厚生労働省が定める基準によると、生物学的同等性試験の許容域を80%
~125%としているが、これはすなわち、ジェネリック医薬品と先発医
薬品の治療効果が最大45%の範囲で異なるということを示している
のか。
ジェネリック医薬品への疑問に答えます~ジェネリック医薬品 Q&A~
というQ&Aも掲載されています。
▼ちなみに回答はこちら
生物学的同等性試験で設定されている許容域の幅は、ジェネリ
ック医薬品と先発医薬品の治療効果の差を意味するわけではあ
りません。この幅は、医薬品を服用した後の血中濃度が、被験者
の体質や体調によって大きくばらつく中で、統計的な評価を適確
に行うために設定されたものです。この許容域を満たせば、治療
効果は安全域をもって同等となります。
実際に承認されている医薬品のデータの検証を実施したとこ
ろ、先発医薬品とジェネリック医薬品の血中濃度にはほとんど差
がありませんでした。
ジェネリック医薬品への疑問に答えます~ジェネリック医薬品 Q&A~
さらに血中濃度しかデータを比べていませんが、血中を介せず、効く薬剤もあります。
そういった薬剤では、同等性がはかれてるとは言えない、という実情もあります。
ほかにも添加物の違いもあります。
医薬品は、薬効成分以外にも、薬剤を固めるための添加物や、安定させるための添加物などが含まれています。
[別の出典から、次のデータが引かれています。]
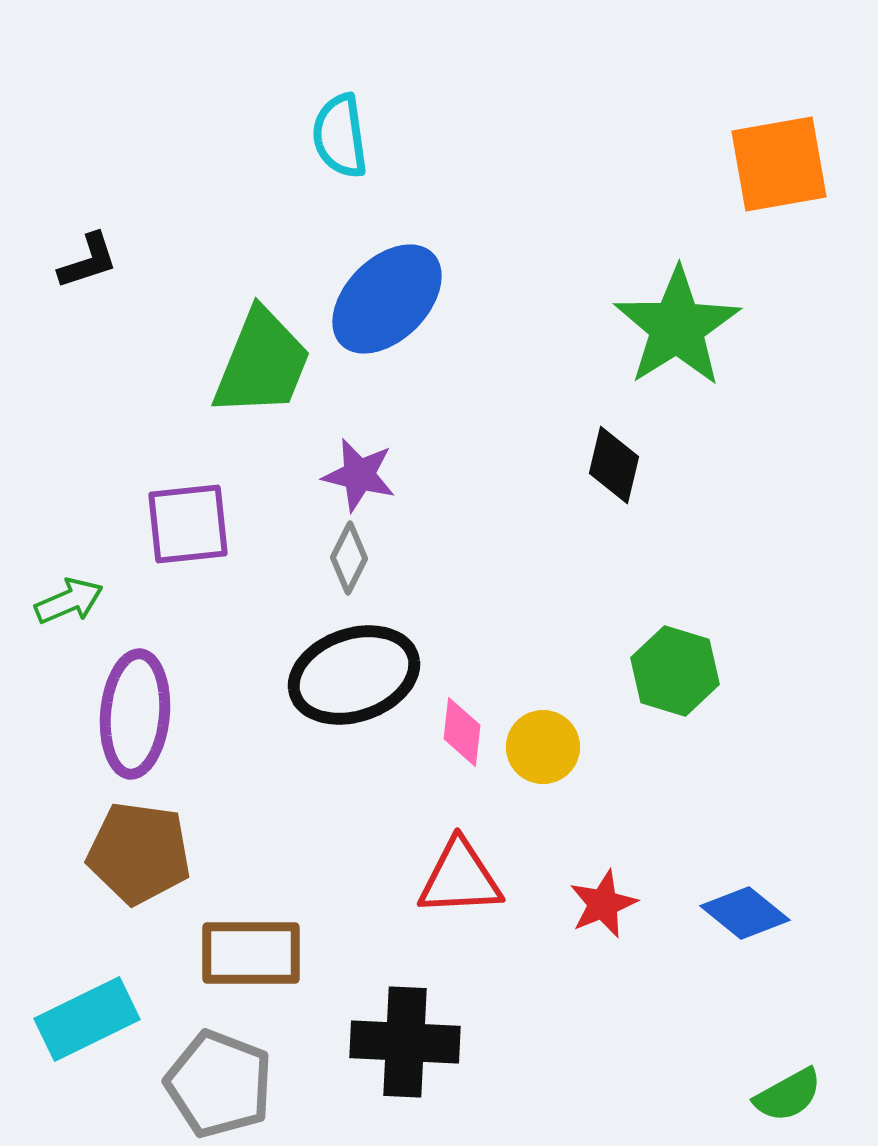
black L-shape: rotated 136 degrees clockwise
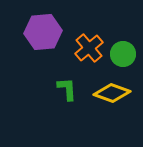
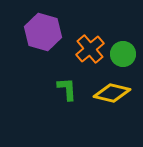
purple hexagon: rotated 21 degrees clockwise
orange cross: moved 1 px right, 1 px down
yellow diamond: rotated 6 degrees counterclockwise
しかし、ジェネリック医薬品と先発品では、これを揃えるという基準はありません。
つまり、ジェネリック医薬品では、先発品で使われていなかった添加物が使われる可能性もあります。
それによる副作用がないとは言い切れません。
先発品は、それも踏まえた上で臨床研究などを行なっていますが、後発品は前述したように臨床研究が義務付けられているわけではないので、添加物を変更したことによる影響が出てもおかしくないという状況です。
以上、先発品メーカーのMRという立場で後発品について紹介しました。
できるだけ、偏りなくと心掛けましたが、やはり先発品よりの紹介になってしまいました。
とはいっても、国としてすすめているので否定するつもりはありません。
実際にほとんどのジェネリック医薬品は、問題ないかと思いますが、今回紹介したような背景があることを知って欲しいという願いを込めて、書かせてもらいました。
少しでも参考になれば幸いです。